DIRECTIONS FOR THIS TASK: Rewrite the lines of every entry below, changing each "scientific name" to "species" and leaving everything else the same. Leave out the pictures.
======== RECORDS FOR THE TASK
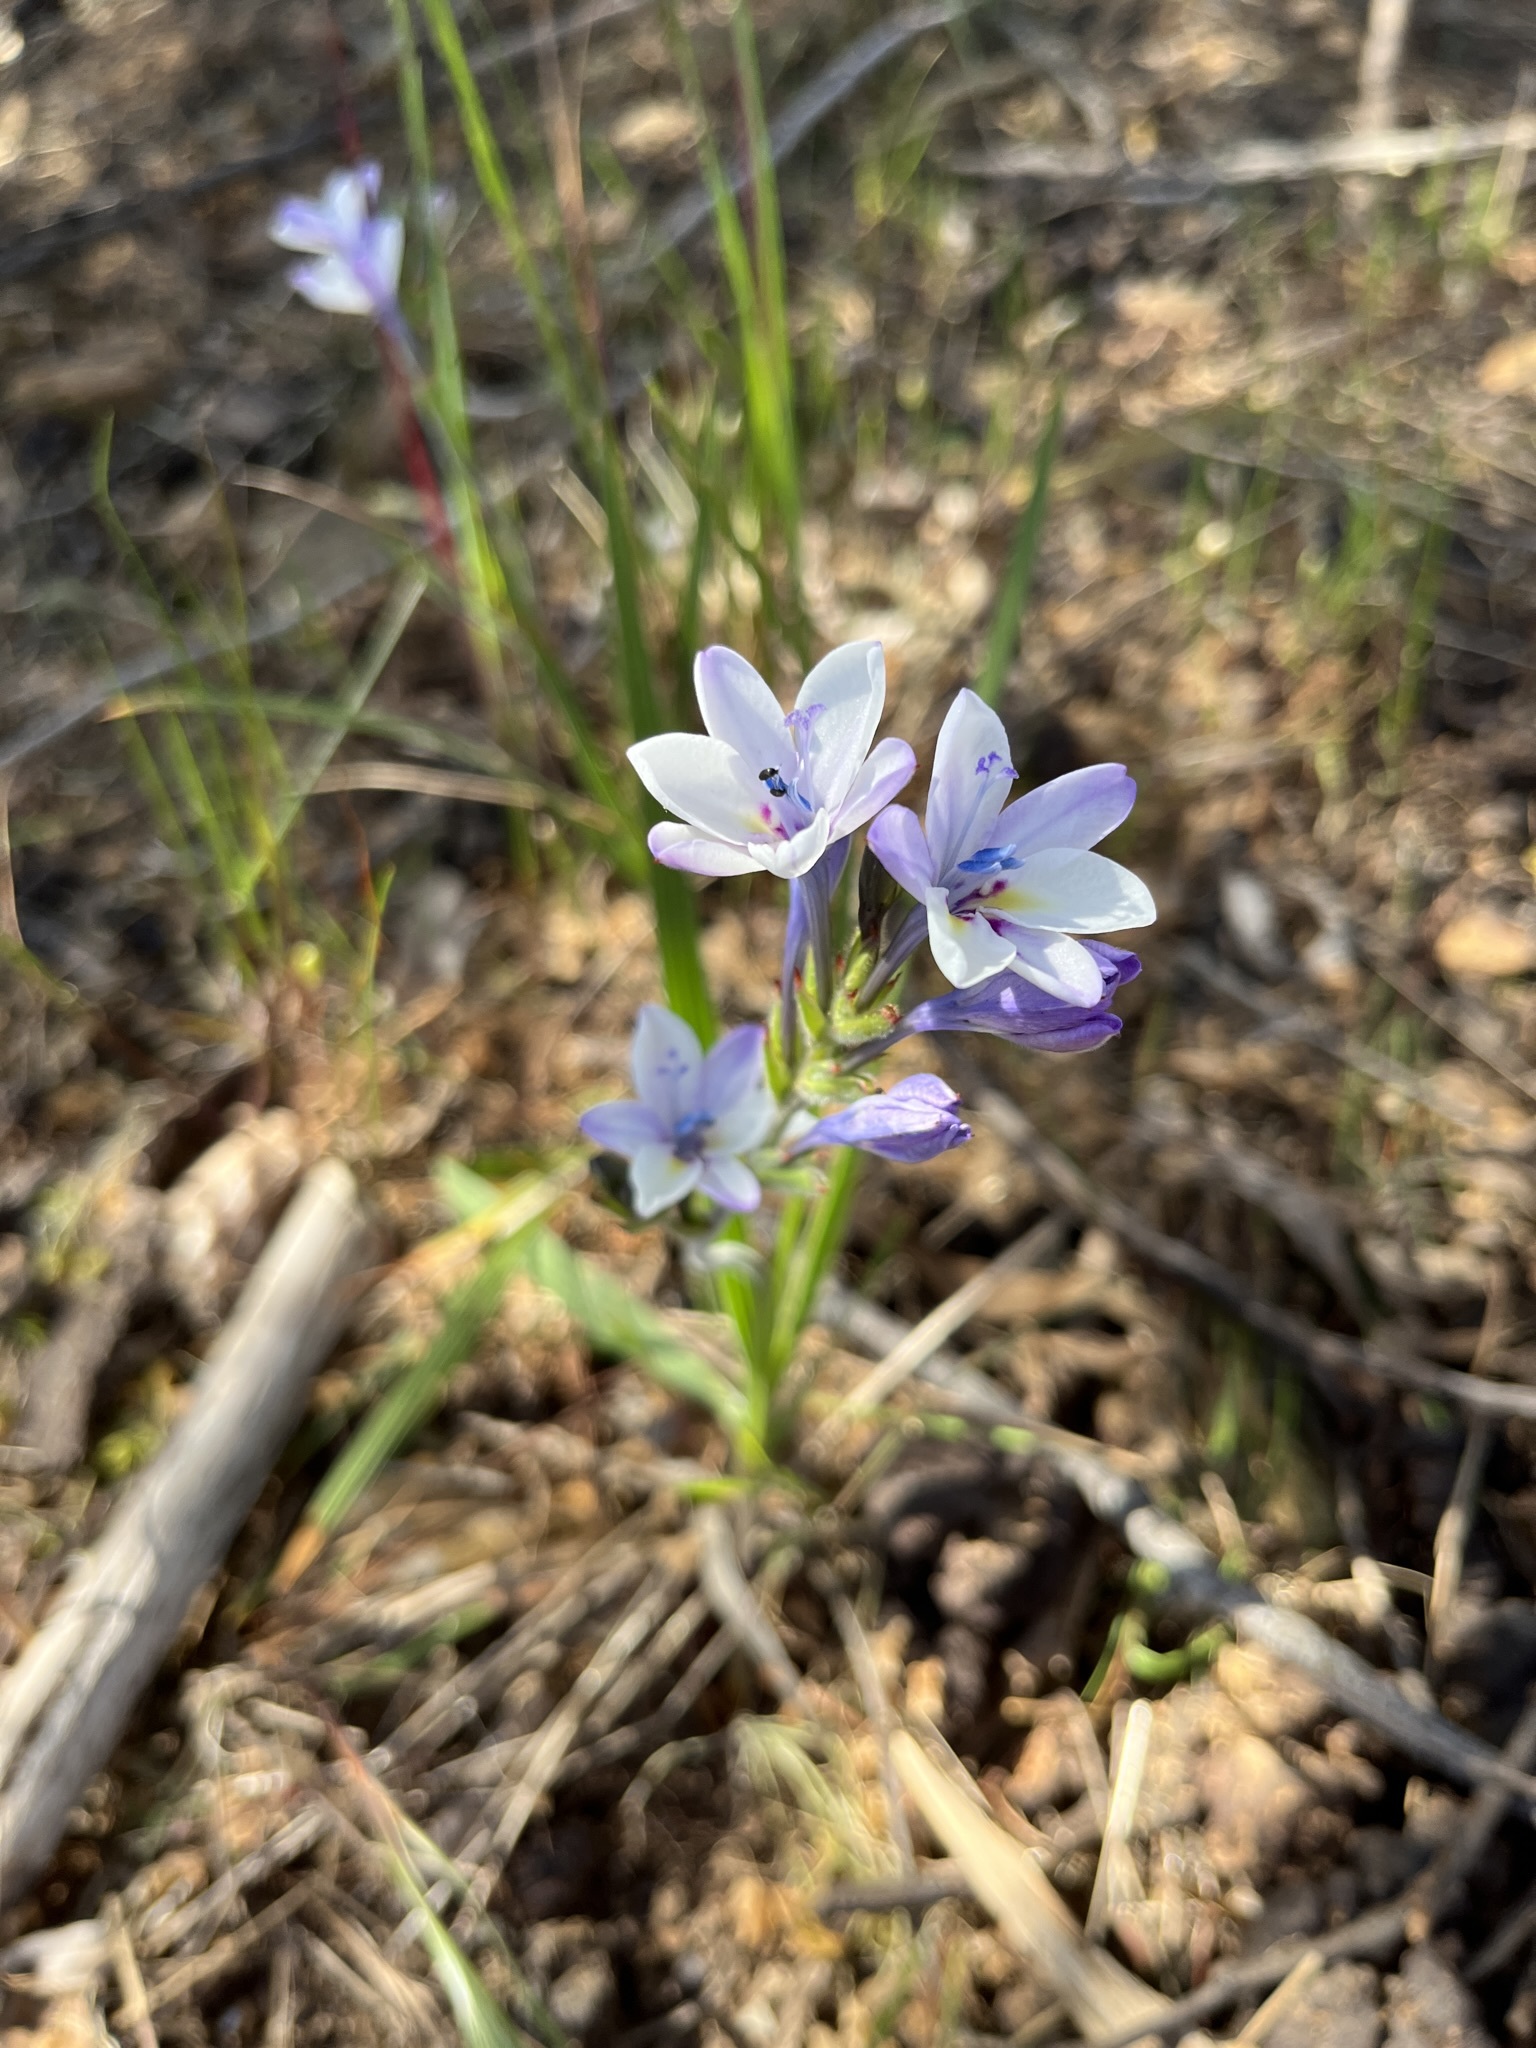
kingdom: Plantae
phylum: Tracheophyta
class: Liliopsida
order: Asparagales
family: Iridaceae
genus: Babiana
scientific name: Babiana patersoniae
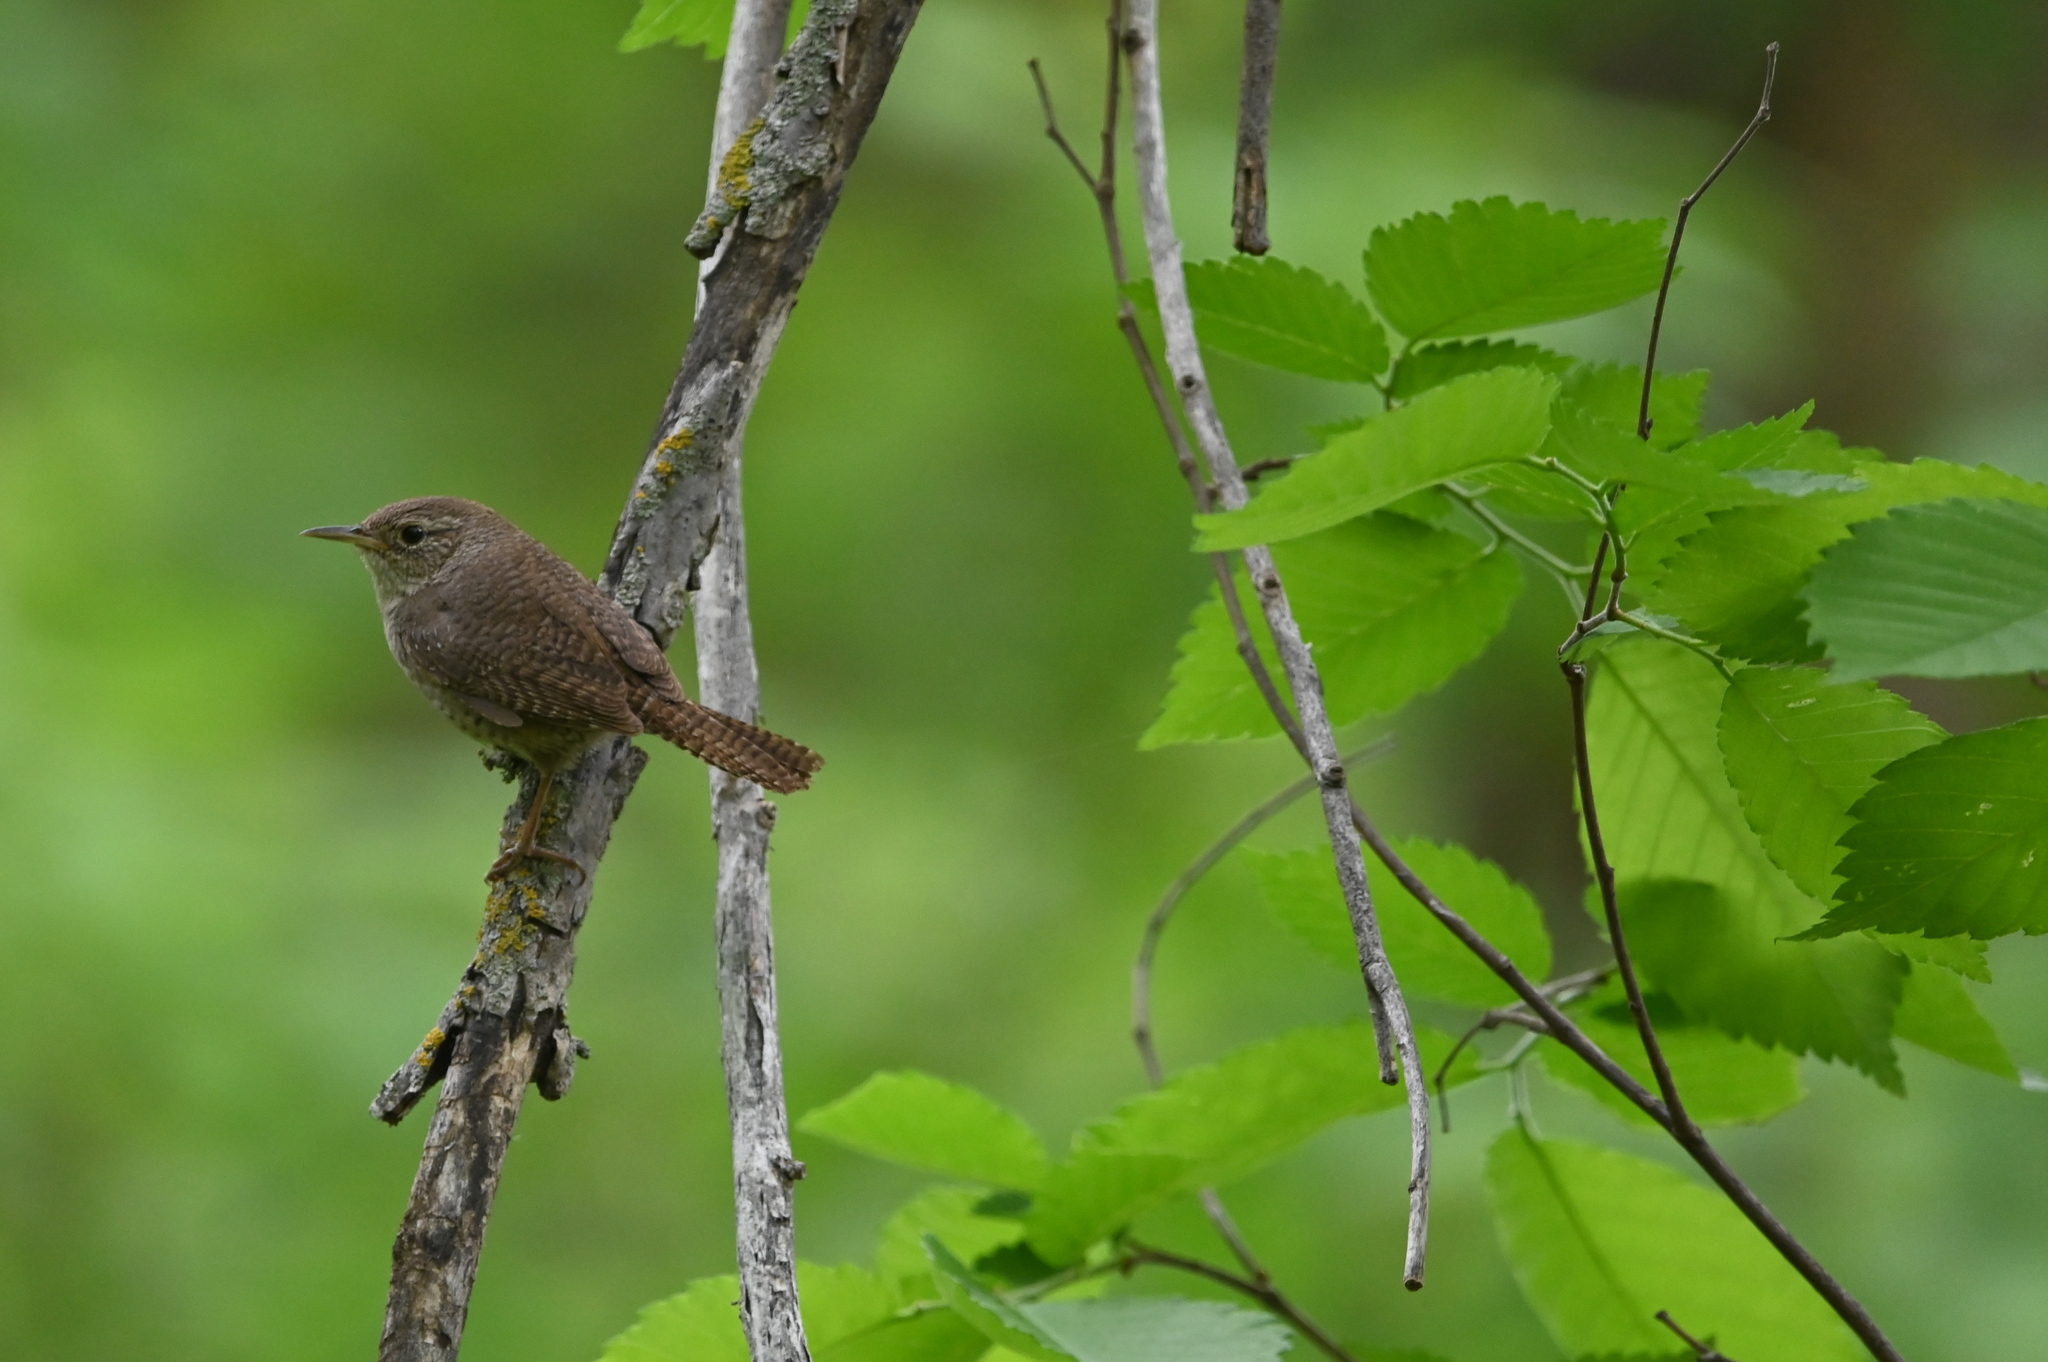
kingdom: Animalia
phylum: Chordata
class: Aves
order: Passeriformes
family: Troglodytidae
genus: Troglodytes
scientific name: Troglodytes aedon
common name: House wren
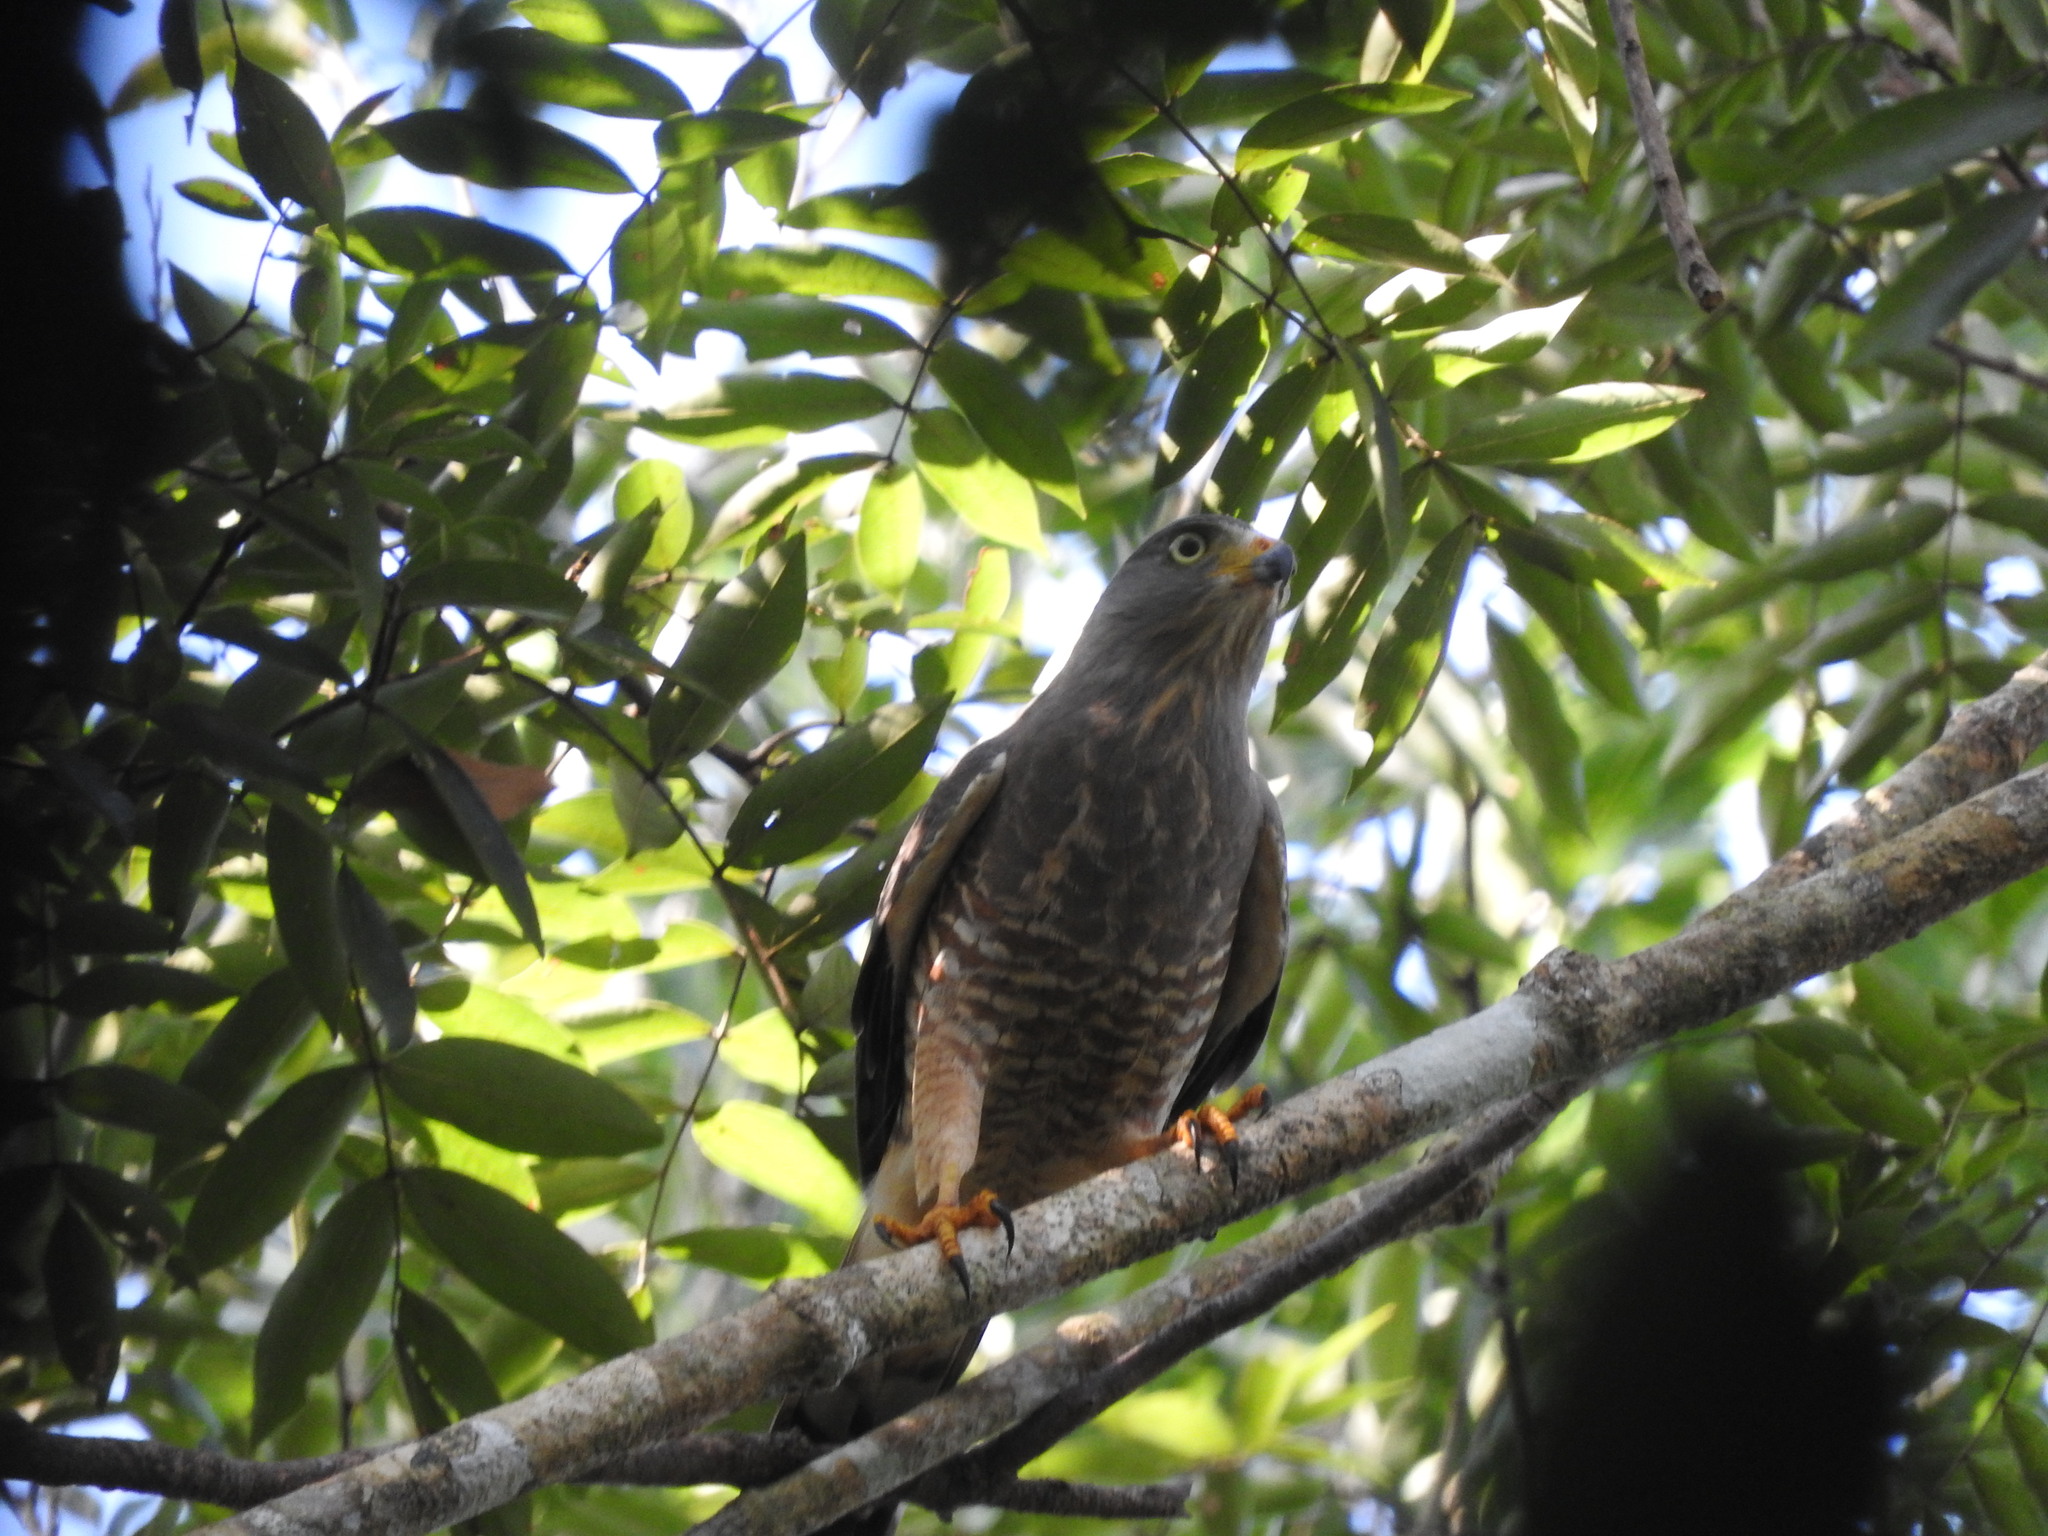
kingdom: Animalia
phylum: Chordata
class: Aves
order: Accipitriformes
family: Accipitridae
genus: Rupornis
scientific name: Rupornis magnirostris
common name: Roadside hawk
================
ANSWER:
kingdom: Plantae
phylum: Tracheophyta
class: Liliopsida
order: Asparagales
family: Iridaceae
genus: Babiana
species: Babiana patersoniae
kingdom: Animalia
phylum: Chordata
class: Aves
order: Passeriformes
family: Troglodytidae
genus: Troglodytes
species: Troglodytes aedon
common name: House wren
kingdom: Animalia
phylum: Chordata
class: Aves
order: Accipitriformes
family: Accipitridae
genus: Rupornis
species: Rupornis magnirostris
common name: Roadside hawk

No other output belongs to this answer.